▸ **DOCUMENT TEXT**

▼

You are viewing a plain text version of this content. The canonical link for it is here.
Posted to dev@subversion.apache.org by Julian Foad <ju...@btopenworld.com> on 2012/10/13 16:17:43 UTC

Re: r1397773 - rep sharing in a txn - /subversion/trunk/subversion/libsvn_fs_fs/fs_fs.c

> Author: stefan2

> Date: Sat Oct 13 05:49:50 2012
> New Revision: 1397773
> 
> URL: http://svn.apache.org/viewvc?rev=1397773&view=rev
> Log:
> Due to public request: apply rep-sharing to equal data reps within
> the same transaction. 
> 
> The idea is simple. When writing a noderev to the txn folder,
> write another file named by the rep's SHA1 and store the rep
> struct in there. Lookup is then straight-forward.

Hi Stefan.  What's the scalability?  I'm wondering about the big-O performance of storing 10000 or 100000 files in the dir.

▲

▸ **INSTRUCTIONS TO FOLLOW**
Name every field label that appears in the quoted commit header of the mailing-list post, in the order given.

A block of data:
▼

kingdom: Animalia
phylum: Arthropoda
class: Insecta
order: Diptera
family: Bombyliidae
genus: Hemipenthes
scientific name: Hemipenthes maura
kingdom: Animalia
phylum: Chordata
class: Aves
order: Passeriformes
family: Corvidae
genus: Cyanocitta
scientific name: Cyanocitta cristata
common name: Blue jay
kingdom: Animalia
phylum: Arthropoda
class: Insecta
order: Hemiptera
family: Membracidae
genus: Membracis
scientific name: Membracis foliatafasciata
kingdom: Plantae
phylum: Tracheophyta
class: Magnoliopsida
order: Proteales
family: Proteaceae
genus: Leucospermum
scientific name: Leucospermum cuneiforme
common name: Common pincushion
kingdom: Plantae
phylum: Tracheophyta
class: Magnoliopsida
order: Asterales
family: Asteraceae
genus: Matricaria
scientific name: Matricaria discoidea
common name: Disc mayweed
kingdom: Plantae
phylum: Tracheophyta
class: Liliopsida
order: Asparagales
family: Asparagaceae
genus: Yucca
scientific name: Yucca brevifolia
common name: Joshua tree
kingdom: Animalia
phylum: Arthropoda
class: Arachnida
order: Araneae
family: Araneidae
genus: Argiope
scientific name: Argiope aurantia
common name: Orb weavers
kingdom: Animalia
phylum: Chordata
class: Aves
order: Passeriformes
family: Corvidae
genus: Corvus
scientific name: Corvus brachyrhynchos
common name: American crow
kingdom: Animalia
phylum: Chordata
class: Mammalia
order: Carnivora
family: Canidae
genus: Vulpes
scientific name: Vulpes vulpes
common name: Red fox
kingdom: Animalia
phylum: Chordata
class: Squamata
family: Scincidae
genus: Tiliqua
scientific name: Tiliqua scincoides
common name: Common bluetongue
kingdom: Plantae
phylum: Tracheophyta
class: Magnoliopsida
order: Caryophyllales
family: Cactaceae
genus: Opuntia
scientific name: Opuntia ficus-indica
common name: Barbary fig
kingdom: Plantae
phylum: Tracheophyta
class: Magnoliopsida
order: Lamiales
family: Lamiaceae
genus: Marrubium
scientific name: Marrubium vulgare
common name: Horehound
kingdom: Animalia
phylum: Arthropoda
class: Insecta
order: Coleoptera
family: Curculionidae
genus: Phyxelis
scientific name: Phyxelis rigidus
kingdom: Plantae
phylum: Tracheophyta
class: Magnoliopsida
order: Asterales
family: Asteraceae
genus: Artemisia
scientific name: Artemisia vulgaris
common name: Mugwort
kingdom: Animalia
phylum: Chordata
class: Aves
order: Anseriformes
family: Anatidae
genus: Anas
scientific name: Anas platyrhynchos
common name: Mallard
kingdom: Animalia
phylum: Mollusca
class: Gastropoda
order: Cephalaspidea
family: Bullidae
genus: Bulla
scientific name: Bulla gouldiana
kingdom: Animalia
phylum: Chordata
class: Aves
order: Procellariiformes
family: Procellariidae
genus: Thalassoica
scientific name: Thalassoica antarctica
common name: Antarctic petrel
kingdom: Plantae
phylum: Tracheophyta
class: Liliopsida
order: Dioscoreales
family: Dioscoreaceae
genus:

▲

▸ **OUTPUT FOR THIS TASK**
Author, Date, New Revision, URL, Log